» **HOW TO COMPLETE THIS TASK**: If a line below includes the string "elbow", copy it.
[Start of section]
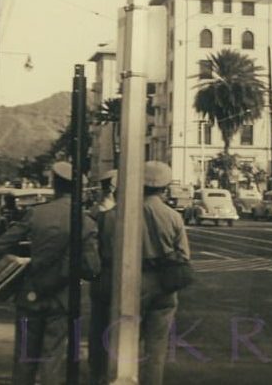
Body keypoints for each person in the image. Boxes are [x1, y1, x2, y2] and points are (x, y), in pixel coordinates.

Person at [0, 161, 100, 385]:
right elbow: (92, 268)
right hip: (64, 297)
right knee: (53, 357)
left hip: (31, 292)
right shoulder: (86, 223)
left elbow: (1, 244)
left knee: (24, 357)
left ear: (55, 184)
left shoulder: (36, 214)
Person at [95, 161, 190, 385]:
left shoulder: (113, 216)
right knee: (156, 350)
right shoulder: (173, 217)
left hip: (125, 283)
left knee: (123, 344)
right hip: (163, 285)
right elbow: (183, 255)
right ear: (164, 187)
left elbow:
[End of section]
» **REPLY**:
right elbow: (92, 268)
left elbow: (1, 244)
right elbow: (183, 255)
left elbow:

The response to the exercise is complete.